From the Guidelines
Gitelman syndrome leads to hypomagnesemia primarily through increased renal magnesium wasting, resulting from mutations in the SLC12A3 gene that encodes the thiazide-sensitive sodium-chloride cotransporter (NCC) in the distal convoluted tubule (DCT) of the kidney. This genetic disorder affects the normal functioning of the NCC, leading to decreased sodium reabsorption in the DCT, which in turn causes volume contraction and activation of the renin-angiotensin-aldosterone system 1. The activation of this system results in increased sodium reabsorption in the collecting duct in exchange for potassium and hydrogen ions, further contributing to the development of hypomagnesemia.
The reduced sodium reabsorption in the DCT also creates a less positive luminal voltage, which decreases the driving force for magnesium reabsorption through TRPM6 channels, as noted in studies on electrolyte balance and renal function 1. Additionally, the chronic hypokalemia that occurs in Gitelman syndrome may downregulate TRPM6 expression, further impairing magnesium reabsorption. The compensatory increase in sodium reabsorption in the connecting tubule and collecting duct cannot make up for the magnesium loss since these segments have minimal capacity for magnesium reabsorption.

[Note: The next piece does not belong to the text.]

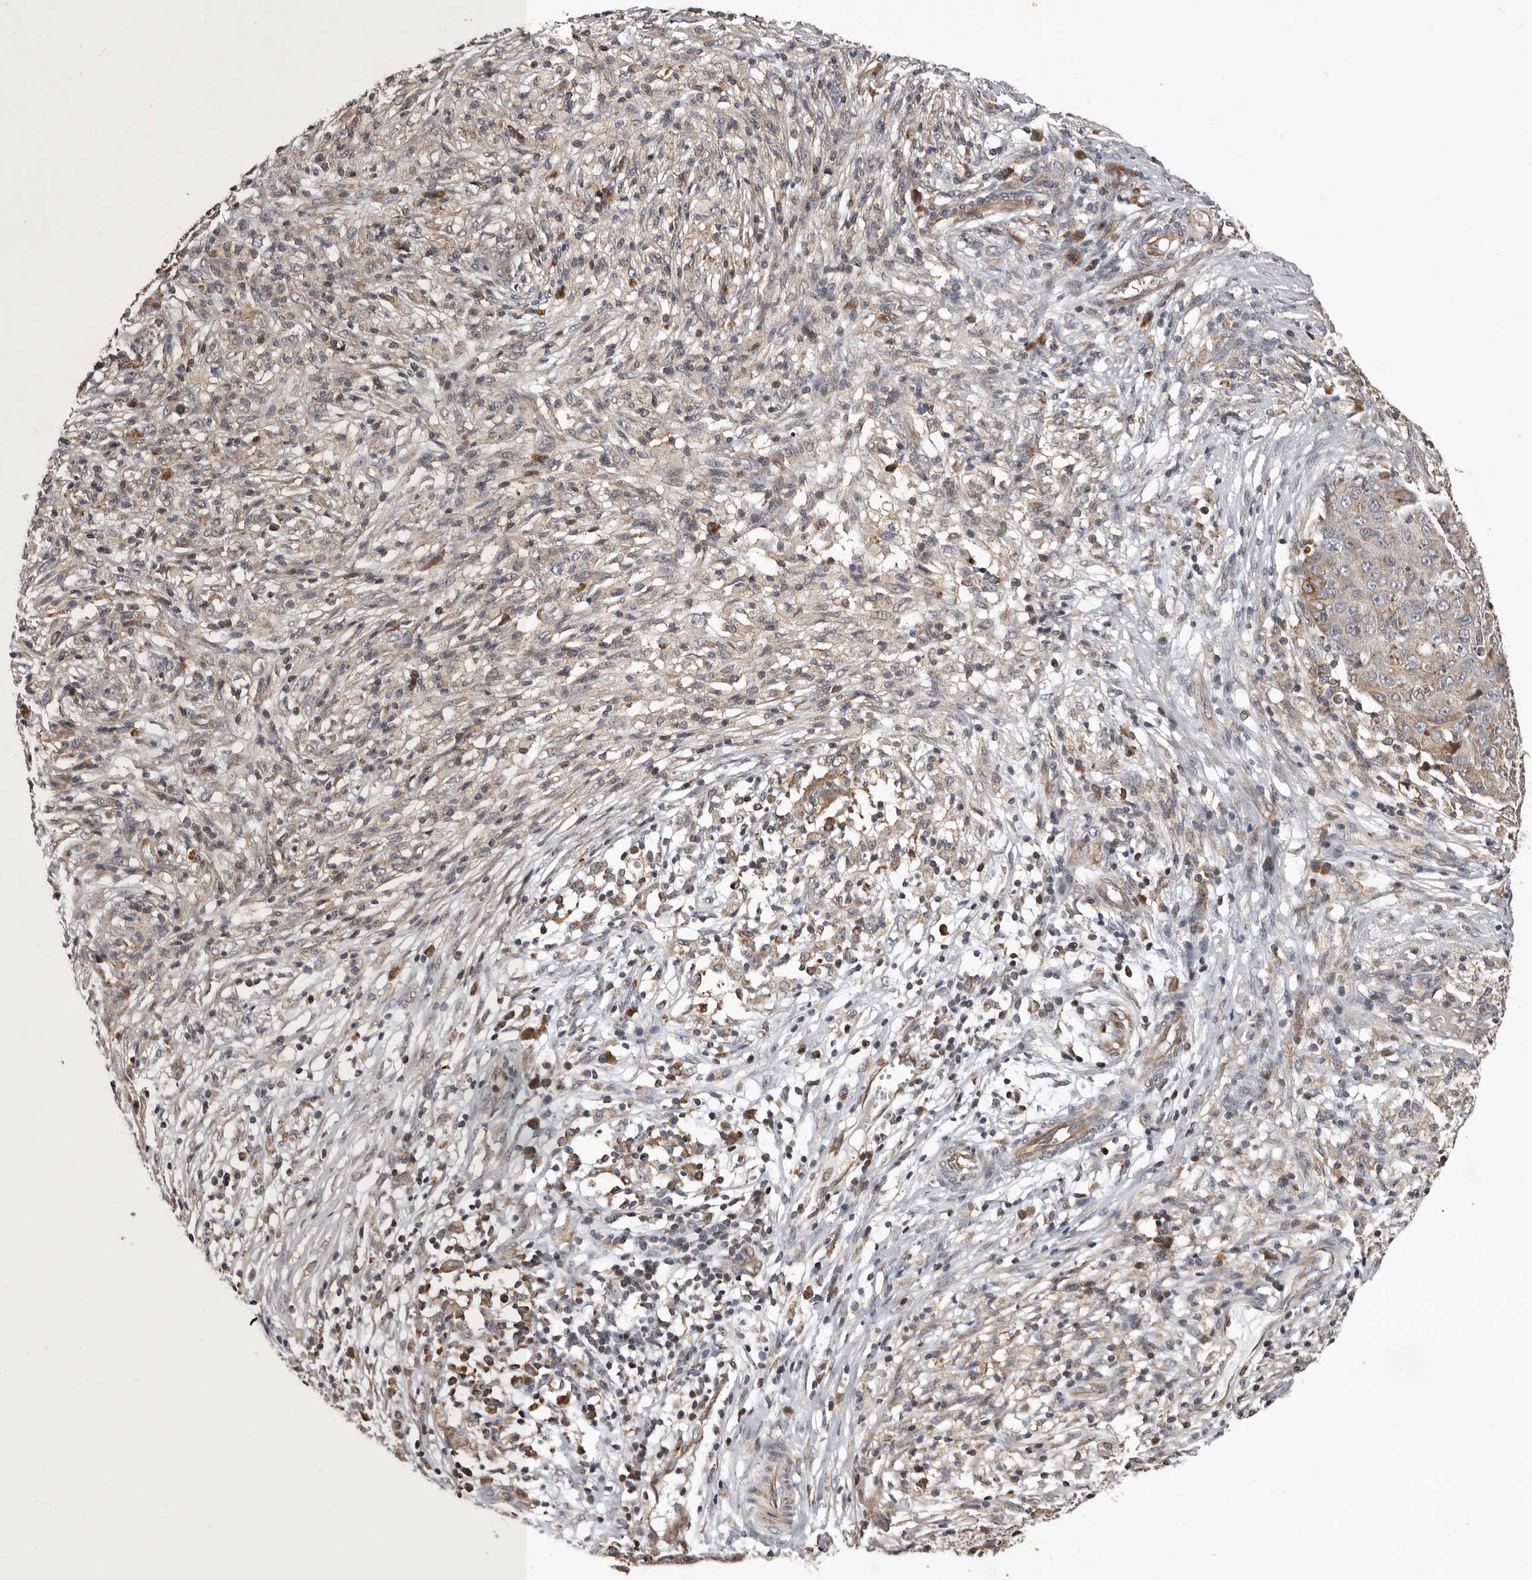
{"staining": {"intensity": "weak", "quantity": "25%-75%", "location": "cytoplasmic/membranous"}, "tissue": "ovarian cancer", "cell_type": "Tumor cells", "image_type": "cancer", "snomed": [{"axis": "morphology", "description": "Carcinoma, endometroid"}, {"axis": "topography", "description": "Ovary"}], "caption": "Immunohistochemical staining of ovarian cancer demonstrates low levels of weak cytoplasmic/membranous staining in about 25%-75% of tumor cells.", "gene": "GADD45B", "patient": {"sex": "female", "age": 42}}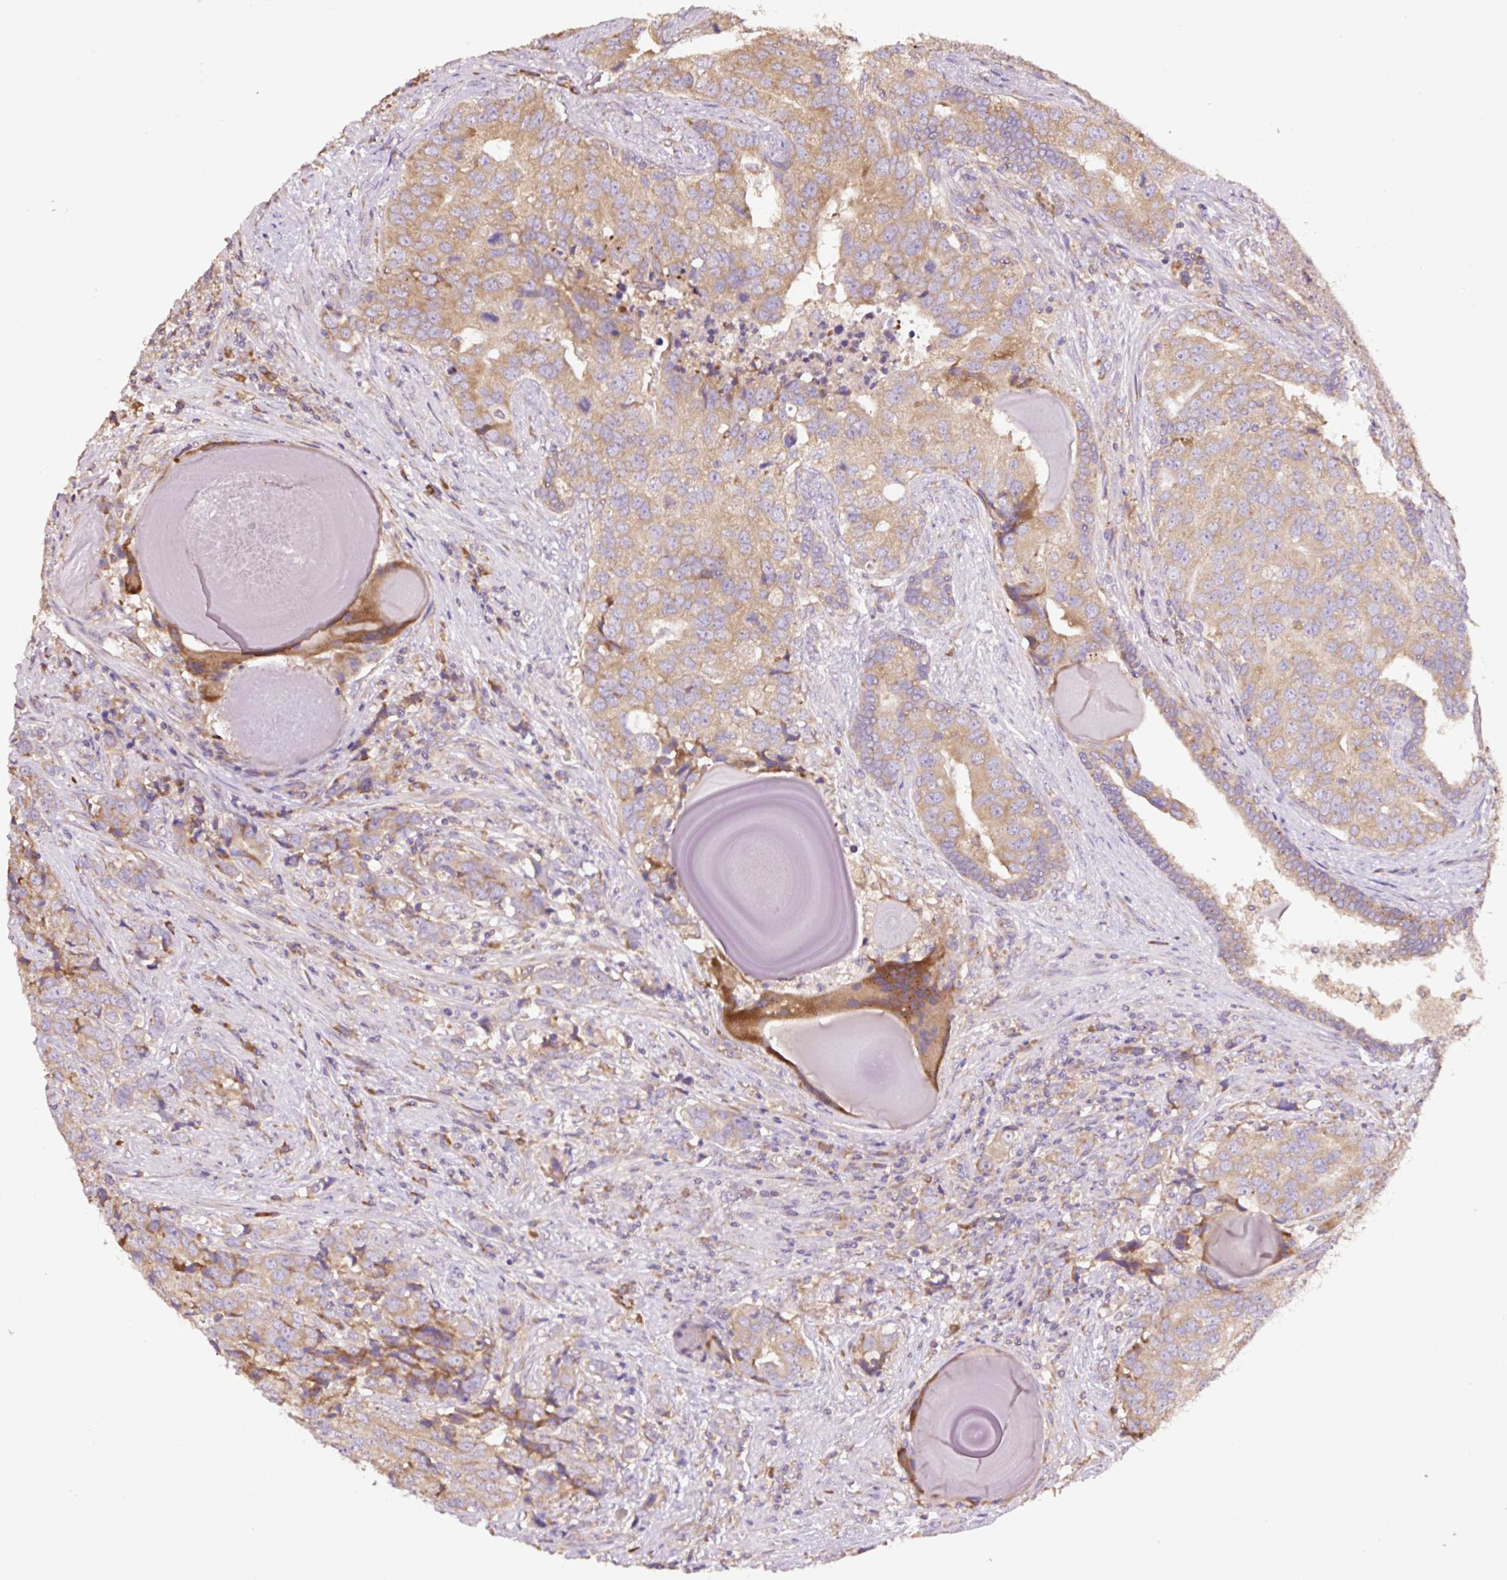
{"staining": {"intensity": "moderate", "quantity": "25%-75%", "location": "cytoplasmic/membranous"}, "tissue": "prostate cancer", "cell_type": "Tumor cells", "image_type": "cancer", "snomed": [{"axis": "morphology", "description": "Adenocarcinoma, High grade"}, {"axis": "topography", "description": "Prostate"}], "caption": "Protein expression analysis of adenocarcinoma (high-grade) (prostate) exhibits moderate cytoplasmic/membranous staining in approximately 25%-75% of tumor cells.", "gene": "RPS23", "patient": {"sex": "male", "age": 68}}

This results in persistent urinary magnesium wasting and hypomagnesemia, which is a characteristic feature of Gitelman syndrome alongside hypokalemia, metabolic alkalosis, and hypocalciuria. It is essential to monitor and manage electrolyte imbalances, including magnesium levels, in patients with Gitelman syndrome to prevent complications and improve quality of life, as emphasized in guidelines on clinical nutrition in hospitalized patients with acute or chronic kidney disease 1. Therefore, it is crucial to prioritize the management of hypomagnesemia in Gitelman syndrome through careful monitoring and supplementation of magnesium, as well as addressing the underlying causes of electrolyte imbalances.
From the Research
Mechanism of Hypomagnesemia in Gitelman Syndrome
- Gitelman syndrome is characterized by hypomagnesemia, hypokalemia, and hypocalciuria, resulting from inactivating mutations in the gene encoding the thiazide-sensitive sodium-chloride cotransporter (NCC) in the distal convoluted tubule 2, 3, 4, 5, 6.
- The NCC plays a crucial role in reabsorbing sodium, chloride, and magnesium ions from the distal convoluted tubule 2, 3, 4, 5, 6.
- Mutations in the SLC12A3 gene, which encodes the NCC, lead to impaired reabsorption of magnesium ions, resulting in hypomagnesemia 3, 5, 6.
- The mechanism of hypomagnesemia in Gitelman syndrome is similar to that seen with thiazide diuretics, which also inhibit the NCC and lead to increased excretion of magnesium ions 2.
Clinical Characteristics and Diagnosis
- Gitelman syndrome is typically diagnosed during adolescence or adulthood, often with mild and nonspecific symptoms such as muscle weakness, salt craving, and tetany 3, 5, 6.
- Diagnosis is based on clinical symptoms, biochemical abnormalities (hypokalemia, metabolic alkalosis, hypomagnesemia, and hypocalciuria), and genetic testing 3, 5, 6.
- Genetic diagnosis is recommended for all patients, and the diagnosis is confirmed when biallelic inactivating SLC12A3 mutations are identified 5.
Treatment and Management
- Treatment of Gitelman syndrome includes magnesium and potassium supplements, as well as a liberal salt intake 3, 5, 6.
- Other medications, such as aldosterone receptor antagonists, angiotensin-converting-enzyme inhibitors, and prostaglandin synthetase inhibitors, may be used to manage hypokalemia, but their side effects should be carefully considered 5.
- Regular follow-up and monitoring by a nephrologist are recommended to manage the disease and prevent complications 5, 6.